Mato Grosso enfrenta um cenário preocupante em relação à chikungunya. Além do elevado número de casos registrados neste ano, o estado também chama atenção pelas sequelas deixadas pela doença, especialmente as dores articulares persistentes que podem permanecer por meses após o período agudo da infecção. O problema tem provocado afastamentos do trabalho, limitações físicas e prejuízos à qualidade de vida de milhares de pessoas.
Com mais de 20 mil casos confirmados, o estado lidera os índices nacionais de pacientes que desenvolvem dores crônicas após a infecção. Diferentemente dos sintomas iniciais, que costumam desaparecer após alguns dias, muitos pacientes continuam convivendo com dores intensas nas articulações, dificuldade de locomoção e restrições para realizar tarefas simples da rotina.
Quando os sintomas permanecem por mais de três meses, o quadro passa a ser considerado uma condição crônica. As sequelas atingem principalmente mãos, joelhos, tornozelos, punhos e ombros, comprometendo movimentos básicos e afetando diretamente a capacidade laboral de trabalhadores de diversos setores.

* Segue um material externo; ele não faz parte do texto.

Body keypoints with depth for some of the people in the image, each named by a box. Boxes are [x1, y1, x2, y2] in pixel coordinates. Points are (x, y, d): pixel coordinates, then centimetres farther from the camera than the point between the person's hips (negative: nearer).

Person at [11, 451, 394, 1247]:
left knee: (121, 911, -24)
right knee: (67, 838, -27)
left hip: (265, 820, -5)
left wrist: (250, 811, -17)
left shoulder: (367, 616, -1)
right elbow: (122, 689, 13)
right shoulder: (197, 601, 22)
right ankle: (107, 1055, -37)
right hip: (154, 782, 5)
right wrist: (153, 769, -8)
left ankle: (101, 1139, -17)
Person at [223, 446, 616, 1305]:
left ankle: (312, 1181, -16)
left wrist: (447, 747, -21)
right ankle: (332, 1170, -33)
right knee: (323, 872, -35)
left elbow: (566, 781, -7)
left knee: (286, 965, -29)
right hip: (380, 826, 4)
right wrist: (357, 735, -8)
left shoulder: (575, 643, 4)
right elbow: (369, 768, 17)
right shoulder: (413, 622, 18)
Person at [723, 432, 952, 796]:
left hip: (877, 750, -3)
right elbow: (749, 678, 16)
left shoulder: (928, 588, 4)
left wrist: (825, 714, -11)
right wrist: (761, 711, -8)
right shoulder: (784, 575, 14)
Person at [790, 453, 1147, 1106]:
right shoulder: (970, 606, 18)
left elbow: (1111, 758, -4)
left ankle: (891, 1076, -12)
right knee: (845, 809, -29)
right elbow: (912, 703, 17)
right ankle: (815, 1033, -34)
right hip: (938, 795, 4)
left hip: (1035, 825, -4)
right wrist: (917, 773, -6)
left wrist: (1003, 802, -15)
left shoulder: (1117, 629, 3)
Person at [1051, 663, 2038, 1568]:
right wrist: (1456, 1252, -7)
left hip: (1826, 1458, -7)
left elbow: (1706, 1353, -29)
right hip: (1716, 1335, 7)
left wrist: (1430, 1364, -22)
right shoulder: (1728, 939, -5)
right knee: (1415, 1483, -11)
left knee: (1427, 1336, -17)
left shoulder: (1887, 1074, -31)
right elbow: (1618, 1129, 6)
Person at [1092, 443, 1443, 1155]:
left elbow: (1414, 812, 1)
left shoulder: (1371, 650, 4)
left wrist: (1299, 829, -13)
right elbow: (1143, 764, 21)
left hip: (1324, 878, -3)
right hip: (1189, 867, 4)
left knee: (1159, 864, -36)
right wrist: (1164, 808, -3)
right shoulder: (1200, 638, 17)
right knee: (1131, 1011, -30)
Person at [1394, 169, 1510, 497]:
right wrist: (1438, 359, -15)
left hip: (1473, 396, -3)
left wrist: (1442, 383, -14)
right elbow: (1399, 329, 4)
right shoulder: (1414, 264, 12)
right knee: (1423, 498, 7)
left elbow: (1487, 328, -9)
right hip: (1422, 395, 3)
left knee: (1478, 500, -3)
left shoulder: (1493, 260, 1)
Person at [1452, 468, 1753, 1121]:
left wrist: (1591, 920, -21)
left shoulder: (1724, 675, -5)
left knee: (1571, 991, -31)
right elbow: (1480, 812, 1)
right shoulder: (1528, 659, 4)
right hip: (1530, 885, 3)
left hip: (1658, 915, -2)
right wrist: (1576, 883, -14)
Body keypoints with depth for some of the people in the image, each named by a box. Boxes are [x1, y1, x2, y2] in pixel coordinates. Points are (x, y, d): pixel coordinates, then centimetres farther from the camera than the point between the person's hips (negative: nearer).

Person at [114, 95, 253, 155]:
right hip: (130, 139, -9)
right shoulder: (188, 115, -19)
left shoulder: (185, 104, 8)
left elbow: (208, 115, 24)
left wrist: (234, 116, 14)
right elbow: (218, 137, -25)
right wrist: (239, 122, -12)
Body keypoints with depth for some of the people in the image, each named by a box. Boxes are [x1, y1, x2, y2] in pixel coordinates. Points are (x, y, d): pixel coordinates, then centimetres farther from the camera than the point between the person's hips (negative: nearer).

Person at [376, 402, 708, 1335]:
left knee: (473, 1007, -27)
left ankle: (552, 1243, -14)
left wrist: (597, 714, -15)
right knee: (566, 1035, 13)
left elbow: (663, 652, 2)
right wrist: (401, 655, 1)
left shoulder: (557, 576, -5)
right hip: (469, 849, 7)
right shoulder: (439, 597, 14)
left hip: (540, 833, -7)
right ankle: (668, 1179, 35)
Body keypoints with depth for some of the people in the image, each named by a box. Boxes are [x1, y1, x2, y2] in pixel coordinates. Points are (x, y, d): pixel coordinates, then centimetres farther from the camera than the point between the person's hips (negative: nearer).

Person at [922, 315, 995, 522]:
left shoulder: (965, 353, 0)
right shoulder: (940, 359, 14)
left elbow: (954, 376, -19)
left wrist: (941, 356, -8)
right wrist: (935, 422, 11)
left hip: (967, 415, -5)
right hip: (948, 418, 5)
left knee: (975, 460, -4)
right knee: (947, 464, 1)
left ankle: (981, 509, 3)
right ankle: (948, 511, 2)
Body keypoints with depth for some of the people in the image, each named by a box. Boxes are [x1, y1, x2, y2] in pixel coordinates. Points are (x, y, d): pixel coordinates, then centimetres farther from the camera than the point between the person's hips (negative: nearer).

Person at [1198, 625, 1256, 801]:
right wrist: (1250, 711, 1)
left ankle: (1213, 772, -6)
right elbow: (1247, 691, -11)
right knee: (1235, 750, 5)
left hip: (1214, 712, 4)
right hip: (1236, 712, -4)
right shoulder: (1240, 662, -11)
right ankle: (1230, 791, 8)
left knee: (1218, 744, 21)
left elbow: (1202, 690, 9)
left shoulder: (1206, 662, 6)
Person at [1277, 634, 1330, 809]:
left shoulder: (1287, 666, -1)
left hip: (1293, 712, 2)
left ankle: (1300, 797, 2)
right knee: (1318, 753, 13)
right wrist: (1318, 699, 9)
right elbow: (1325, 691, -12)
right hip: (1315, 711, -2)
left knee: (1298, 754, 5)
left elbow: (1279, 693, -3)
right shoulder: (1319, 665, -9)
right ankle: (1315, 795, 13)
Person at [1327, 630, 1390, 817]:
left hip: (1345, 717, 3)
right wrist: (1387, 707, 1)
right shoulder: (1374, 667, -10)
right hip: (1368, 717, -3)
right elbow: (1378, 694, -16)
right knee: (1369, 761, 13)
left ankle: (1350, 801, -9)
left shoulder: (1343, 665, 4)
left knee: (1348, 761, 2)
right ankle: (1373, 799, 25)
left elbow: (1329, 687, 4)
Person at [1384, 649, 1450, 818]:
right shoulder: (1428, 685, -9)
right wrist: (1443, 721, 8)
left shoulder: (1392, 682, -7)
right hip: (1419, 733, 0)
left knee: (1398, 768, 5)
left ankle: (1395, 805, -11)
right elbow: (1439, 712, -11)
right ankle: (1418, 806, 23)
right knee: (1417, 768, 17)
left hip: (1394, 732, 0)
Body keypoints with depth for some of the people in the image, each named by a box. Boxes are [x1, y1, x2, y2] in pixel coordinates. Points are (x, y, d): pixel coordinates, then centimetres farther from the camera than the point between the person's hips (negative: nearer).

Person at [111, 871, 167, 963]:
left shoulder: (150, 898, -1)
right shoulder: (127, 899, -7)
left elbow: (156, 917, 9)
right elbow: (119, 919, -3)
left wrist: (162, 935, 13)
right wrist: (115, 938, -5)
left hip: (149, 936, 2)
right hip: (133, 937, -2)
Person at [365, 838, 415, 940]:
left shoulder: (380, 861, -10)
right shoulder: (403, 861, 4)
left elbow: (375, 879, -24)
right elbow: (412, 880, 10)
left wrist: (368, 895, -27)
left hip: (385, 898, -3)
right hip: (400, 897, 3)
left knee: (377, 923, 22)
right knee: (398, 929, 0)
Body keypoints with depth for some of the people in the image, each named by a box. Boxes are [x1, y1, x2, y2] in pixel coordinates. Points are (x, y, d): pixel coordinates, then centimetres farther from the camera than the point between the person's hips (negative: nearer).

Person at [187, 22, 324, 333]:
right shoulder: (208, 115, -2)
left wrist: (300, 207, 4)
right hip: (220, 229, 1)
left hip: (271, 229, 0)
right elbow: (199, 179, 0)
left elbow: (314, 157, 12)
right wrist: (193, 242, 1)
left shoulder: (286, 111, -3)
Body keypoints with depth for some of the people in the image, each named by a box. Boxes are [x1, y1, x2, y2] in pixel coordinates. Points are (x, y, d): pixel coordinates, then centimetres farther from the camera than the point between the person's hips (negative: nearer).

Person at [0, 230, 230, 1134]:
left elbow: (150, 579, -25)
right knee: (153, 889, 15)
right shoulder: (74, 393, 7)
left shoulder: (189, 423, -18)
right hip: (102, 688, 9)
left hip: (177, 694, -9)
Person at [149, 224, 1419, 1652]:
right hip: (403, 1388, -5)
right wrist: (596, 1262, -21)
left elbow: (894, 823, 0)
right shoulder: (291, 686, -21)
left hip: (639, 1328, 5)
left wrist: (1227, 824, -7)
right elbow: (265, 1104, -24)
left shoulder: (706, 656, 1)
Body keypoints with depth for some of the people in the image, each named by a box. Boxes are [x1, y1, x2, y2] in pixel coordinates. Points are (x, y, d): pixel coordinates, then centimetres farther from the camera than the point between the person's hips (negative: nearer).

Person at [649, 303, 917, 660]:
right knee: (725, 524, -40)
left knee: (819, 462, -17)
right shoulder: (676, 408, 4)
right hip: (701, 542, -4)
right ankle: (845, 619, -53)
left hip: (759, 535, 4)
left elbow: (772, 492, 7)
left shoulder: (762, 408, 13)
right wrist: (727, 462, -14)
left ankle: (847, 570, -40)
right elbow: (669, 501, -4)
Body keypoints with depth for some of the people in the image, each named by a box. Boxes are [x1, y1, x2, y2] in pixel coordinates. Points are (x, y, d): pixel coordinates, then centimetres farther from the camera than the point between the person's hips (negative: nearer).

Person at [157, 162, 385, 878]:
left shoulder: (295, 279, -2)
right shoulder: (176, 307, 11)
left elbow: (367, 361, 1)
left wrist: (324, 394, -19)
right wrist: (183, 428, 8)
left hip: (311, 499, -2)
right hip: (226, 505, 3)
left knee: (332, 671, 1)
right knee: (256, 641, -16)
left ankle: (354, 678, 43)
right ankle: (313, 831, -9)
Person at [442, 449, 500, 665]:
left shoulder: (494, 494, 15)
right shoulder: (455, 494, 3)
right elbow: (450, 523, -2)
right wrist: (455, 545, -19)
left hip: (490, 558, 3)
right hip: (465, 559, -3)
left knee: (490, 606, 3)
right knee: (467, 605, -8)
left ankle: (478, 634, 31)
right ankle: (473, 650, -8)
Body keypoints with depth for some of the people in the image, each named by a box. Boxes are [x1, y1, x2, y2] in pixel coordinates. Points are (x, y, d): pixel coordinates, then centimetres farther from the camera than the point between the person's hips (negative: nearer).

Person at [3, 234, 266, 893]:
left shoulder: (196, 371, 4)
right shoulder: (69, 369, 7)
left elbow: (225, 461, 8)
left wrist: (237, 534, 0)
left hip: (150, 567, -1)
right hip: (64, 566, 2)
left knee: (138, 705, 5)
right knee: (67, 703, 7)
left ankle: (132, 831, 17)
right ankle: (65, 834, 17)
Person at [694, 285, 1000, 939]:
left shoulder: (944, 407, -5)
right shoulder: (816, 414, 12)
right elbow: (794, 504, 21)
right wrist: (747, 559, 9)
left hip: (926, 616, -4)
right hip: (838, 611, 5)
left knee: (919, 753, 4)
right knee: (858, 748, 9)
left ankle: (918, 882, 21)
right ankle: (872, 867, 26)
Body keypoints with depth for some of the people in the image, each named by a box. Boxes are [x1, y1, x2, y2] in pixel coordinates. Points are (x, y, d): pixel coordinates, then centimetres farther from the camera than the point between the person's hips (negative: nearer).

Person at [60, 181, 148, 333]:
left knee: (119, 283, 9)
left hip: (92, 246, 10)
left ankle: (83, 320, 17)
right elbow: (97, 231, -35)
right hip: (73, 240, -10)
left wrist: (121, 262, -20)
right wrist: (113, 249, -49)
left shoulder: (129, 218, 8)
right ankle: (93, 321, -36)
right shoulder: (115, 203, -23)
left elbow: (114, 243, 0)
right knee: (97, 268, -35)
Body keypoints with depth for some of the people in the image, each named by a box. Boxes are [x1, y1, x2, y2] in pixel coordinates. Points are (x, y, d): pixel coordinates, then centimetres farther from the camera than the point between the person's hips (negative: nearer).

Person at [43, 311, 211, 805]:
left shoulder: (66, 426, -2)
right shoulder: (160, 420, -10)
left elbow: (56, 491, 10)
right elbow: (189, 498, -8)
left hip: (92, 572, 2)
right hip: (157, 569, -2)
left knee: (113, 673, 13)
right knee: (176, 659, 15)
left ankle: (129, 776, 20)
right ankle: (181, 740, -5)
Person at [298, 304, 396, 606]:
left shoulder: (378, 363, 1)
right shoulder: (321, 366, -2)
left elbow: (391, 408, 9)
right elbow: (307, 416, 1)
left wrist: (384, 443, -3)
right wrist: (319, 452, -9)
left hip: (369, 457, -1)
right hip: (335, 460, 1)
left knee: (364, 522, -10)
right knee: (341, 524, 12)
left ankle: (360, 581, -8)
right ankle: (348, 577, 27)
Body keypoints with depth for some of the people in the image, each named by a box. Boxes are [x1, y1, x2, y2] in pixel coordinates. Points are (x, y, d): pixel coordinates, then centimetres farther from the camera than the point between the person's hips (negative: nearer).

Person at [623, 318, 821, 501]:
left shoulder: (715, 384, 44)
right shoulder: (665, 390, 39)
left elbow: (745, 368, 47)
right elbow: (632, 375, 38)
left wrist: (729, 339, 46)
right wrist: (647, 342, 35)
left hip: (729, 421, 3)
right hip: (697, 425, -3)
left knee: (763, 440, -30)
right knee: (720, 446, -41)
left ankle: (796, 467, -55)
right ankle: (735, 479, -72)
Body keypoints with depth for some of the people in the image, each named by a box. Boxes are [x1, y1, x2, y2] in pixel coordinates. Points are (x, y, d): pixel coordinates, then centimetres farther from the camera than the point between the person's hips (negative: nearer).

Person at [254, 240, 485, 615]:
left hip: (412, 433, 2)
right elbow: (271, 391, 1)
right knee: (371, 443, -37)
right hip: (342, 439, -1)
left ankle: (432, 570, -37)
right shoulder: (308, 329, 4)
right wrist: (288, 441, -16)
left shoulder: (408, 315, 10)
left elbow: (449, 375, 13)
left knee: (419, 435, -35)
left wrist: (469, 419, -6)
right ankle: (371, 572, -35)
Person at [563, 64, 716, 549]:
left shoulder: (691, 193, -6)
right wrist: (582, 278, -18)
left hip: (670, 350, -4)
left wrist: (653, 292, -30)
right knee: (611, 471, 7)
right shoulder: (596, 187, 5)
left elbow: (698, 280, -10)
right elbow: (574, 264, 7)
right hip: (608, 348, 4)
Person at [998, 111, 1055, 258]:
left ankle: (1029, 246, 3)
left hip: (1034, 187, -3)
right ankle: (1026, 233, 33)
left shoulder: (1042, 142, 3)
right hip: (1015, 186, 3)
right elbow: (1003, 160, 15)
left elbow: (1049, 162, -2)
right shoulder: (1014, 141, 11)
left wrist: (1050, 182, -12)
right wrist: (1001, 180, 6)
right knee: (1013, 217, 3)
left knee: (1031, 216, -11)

Os impactos são sentidos tanto no campo quanto na cidade. Em atividades que exigem esforço físico, como agricultura, construção civil e indústria, as limitações provocadas pela doença dificultam o desempenho das funções. Em escritórios e ambientes administrativos, o desconforto prolongado também interfere na produtividade, na concentração e na permanência durante longas jornadas de trabalho.
A dor crônica causada pela chikungunya tem se tornado um fator de preocupação não apenas para a saúde dos pacientes, mas também para o mercado de trabalho. Segundo a médica especialista em dor Kellyn Ferreira, a persistência dos sintomas pode comprometer significativamente a capacidade laboral, reduzir a produtividade e aumentar os riscos de acidentes durante a execução das atividades profissionais. Em casos mais graves, as limitações físicas provocadas pela doença podem até resultar em aposentadoria precoce, afastando trabalhadores de suas funções e gerando impactos para os setores produtivos.
A especialista explica ainda que as sequelas da chikungunya vão além das dores articulares e podem afetar diversos aspectos da vida do paciente. Alterações no sono, irritabilidade, ansiedade e redução da qualidade de vida são consequências frequentemente observadas em pessoas que convivem com a dor persistente. Ela destaca que muitos pacientes apresentam sofrimento contínuo mesmo quando exames convencionais não identificam alterações significativas, tornando fundamental uma avaliação especializada para definição do tratamento mais adequado.
Outro ponto de alerta é a automedicação. De acordo com Kellyn Ferreira, a busca por alívio imediato da dor leva muitos pacientes ao uso frequente de analgésicos sem orientação médica, prática que pode mascarar sintomas, retardar diagnósticos e causar danos à saúde, especialmente aos rins e ao sistema gastrointestinal. Por isso, ela recomenda que pessoas que apresentam dores prolongadas, limitações de movimento ou desconfortos persistentes procurem acompanhamento especializado para evitar o agravamento do quadro e acelerar a recuperação da funcionalidade e da qualidade de vida.